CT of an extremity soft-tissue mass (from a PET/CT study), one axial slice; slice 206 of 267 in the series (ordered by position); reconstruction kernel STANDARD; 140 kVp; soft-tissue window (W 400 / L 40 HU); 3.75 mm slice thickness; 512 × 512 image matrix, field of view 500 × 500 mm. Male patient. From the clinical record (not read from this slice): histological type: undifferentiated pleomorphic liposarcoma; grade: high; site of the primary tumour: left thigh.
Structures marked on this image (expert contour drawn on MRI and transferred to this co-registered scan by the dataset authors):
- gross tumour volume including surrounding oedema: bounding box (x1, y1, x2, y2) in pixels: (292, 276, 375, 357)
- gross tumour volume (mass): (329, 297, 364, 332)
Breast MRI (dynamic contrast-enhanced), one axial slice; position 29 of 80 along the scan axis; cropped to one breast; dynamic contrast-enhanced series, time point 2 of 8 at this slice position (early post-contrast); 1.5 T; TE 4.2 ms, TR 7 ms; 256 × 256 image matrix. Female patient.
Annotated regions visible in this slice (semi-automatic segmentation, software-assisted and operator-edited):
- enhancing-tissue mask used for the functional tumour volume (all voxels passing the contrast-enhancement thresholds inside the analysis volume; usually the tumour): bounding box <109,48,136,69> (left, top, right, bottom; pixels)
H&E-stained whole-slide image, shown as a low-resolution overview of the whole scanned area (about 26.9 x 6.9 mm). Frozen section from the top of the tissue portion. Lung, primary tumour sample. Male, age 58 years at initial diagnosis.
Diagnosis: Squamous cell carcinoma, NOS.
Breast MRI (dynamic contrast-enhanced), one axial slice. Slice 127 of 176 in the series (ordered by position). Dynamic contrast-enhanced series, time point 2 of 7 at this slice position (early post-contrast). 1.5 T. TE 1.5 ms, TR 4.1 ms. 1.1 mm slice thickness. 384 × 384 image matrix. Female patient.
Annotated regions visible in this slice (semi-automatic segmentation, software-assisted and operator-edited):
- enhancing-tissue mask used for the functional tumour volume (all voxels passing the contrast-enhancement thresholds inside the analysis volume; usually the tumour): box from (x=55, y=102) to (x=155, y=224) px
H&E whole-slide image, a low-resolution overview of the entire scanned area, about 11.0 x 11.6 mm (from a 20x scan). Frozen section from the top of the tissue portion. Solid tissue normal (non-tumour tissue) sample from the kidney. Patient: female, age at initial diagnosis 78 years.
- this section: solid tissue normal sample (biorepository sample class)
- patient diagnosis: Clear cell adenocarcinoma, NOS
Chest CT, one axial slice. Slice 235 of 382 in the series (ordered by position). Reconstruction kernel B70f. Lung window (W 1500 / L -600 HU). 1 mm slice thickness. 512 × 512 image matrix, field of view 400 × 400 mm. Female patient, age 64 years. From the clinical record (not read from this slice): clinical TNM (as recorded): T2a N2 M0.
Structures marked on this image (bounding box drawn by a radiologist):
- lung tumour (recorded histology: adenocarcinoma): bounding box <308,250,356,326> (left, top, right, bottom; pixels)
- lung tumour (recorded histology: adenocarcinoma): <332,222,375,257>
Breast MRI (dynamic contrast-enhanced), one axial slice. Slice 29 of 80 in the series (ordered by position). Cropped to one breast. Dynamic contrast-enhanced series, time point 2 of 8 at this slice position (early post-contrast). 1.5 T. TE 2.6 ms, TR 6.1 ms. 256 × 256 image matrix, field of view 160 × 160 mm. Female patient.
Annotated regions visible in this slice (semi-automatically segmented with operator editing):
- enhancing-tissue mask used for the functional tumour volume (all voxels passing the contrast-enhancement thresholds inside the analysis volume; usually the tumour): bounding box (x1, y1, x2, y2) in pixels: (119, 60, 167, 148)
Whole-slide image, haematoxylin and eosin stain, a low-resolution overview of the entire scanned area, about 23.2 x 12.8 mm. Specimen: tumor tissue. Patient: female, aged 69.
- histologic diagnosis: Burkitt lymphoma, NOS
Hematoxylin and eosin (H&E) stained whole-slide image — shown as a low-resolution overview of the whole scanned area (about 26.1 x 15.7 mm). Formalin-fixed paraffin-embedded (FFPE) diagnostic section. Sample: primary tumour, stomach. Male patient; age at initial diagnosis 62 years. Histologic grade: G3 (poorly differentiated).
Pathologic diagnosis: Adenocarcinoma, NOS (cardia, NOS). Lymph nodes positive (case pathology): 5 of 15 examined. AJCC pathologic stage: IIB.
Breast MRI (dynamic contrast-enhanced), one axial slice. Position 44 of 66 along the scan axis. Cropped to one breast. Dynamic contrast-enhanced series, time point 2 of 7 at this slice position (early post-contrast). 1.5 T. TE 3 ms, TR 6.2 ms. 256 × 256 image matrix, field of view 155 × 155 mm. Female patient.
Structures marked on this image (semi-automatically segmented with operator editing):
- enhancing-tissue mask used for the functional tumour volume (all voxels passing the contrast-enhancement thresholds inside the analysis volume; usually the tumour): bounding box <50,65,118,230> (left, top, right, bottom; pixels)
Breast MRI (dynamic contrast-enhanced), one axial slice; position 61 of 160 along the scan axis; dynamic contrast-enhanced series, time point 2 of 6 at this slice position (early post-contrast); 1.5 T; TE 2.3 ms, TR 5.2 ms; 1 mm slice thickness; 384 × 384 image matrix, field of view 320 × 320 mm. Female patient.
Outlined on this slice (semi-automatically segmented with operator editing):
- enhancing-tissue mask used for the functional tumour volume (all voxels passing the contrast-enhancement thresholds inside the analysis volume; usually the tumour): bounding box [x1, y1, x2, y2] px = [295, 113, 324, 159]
◇ ◇ ◇
__YOUR INSTRUCTIONS__. Which lines of the records above contain the word "segmented"? Copy each of them.

__RESPONSE TO THE EXERCISE__.
Annotated regions visible in this slice (semi-automatically segmented with operator editing):
Structures marked on this image (semi-automatically segmented with operator editing):
Outlined on this slice (semi-automatically segmented with operator editing):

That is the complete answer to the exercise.